DATA FOR THIS EXERCISE below:

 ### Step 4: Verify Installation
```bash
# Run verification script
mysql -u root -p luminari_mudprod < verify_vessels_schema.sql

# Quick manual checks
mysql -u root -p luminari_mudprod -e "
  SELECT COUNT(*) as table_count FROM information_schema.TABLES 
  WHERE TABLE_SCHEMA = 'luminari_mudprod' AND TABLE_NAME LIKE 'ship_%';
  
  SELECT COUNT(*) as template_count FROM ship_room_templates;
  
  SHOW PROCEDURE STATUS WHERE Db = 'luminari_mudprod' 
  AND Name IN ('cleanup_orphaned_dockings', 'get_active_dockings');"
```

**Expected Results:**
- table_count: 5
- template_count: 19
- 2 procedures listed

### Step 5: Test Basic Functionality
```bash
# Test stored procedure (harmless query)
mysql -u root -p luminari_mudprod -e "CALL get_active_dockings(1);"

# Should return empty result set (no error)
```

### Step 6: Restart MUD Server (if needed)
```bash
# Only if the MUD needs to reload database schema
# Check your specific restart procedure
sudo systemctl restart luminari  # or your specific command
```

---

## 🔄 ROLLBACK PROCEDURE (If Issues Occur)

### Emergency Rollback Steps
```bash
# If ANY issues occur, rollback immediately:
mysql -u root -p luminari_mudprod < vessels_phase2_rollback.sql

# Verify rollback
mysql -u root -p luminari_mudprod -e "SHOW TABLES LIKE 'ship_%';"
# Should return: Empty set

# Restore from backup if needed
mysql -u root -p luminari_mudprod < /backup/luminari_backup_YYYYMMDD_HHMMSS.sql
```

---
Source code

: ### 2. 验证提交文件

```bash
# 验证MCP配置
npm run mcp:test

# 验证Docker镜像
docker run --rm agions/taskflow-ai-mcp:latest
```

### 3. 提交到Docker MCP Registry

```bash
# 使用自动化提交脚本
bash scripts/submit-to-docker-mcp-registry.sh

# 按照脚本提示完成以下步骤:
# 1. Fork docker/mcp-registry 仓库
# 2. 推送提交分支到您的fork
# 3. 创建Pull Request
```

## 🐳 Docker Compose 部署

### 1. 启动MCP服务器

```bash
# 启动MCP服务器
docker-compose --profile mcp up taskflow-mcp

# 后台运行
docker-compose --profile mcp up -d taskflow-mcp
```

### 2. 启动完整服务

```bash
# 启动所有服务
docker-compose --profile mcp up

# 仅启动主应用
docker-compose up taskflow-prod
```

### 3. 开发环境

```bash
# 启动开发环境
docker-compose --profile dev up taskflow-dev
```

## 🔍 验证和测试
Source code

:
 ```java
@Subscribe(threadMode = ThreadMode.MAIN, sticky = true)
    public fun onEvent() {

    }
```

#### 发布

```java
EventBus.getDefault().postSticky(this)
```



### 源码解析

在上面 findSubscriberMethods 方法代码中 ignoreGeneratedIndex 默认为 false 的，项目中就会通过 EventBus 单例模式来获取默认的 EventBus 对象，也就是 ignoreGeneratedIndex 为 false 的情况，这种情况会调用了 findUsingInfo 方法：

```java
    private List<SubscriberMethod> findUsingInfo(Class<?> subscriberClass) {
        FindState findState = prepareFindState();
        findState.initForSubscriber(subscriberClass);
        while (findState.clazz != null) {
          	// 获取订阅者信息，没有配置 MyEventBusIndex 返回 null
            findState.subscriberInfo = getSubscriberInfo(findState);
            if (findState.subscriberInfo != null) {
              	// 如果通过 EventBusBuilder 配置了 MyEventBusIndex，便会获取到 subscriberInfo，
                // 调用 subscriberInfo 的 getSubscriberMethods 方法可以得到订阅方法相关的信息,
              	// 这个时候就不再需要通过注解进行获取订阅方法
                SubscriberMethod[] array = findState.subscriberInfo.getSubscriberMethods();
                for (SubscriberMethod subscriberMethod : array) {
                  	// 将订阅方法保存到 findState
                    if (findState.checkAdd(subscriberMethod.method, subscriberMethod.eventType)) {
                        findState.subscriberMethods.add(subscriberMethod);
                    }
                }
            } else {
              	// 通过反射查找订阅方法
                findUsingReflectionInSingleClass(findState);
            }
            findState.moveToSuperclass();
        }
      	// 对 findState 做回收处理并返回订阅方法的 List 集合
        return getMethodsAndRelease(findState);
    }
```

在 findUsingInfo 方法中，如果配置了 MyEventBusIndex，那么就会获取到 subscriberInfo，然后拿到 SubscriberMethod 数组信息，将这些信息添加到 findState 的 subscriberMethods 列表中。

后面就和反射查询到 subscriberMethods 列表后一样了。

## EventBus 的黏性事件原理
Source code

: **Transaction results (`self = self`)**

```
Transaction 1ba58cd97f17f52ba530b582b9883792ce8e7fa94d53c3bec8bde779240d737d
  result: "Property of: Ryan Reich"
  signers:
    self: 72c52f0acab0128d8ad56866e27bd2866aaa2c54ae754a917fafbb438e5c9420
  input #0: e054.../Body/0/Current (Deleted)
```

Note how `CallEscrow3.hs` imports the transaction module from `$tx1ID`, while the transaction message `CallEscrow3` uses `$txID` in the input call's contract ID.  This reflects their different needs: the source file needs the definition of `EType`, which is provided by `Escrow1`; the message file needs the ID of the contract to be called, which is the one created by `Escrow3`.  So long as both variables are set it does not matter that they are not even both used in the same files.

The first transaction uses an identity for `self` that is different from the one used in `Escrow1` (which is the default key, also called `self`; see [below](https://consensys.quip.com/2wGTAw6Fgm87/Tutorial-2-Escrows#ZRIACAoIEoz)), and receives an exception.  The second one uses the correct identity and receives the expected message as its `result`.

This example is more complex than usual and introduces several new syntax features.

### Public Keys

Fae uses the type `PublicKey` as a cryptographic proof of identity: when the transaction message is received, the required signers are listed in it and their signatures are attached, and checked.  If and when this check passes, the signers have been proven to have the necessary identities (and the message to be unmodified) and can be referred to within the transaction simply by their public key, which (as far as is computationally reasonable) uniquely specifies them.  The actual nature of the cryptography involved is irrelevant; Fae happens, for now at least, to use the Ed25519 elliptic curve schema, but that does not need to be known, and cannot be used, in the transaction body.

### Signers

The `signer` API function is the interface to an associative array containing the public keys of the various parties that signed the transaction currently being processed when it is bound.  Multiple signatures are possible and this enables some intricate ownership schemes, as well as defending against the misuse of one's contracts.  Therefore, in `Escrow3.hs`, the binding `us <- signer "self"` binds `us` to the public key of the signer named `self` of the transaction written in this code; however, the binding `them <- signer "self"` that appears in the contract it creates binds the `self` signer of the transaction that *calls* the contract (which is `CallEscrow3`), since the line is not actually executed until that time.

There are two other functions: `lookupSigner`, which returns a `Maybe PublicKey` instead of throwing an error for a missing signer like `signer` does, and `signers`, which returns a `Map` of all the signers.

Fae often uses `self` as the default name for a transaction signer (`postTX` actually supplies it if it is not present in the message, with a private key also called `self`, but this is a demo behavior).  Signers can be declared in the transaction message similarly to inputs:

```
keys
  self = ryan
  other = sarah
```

End of DATA FOR THIS EXERCISE.

**EXERCISE DETAILS**
Filter on the word "other": copy each matching line from the entries above.

**RESPONSE TO THIS EXERCISE**
There are two other functions: `lookupSigner`, which returns a `Maybe PublicKey` instead of throwing an error for a missing signer like `signer` does, and `signers`, which returns a `Map` of all the signers.
  other = sarah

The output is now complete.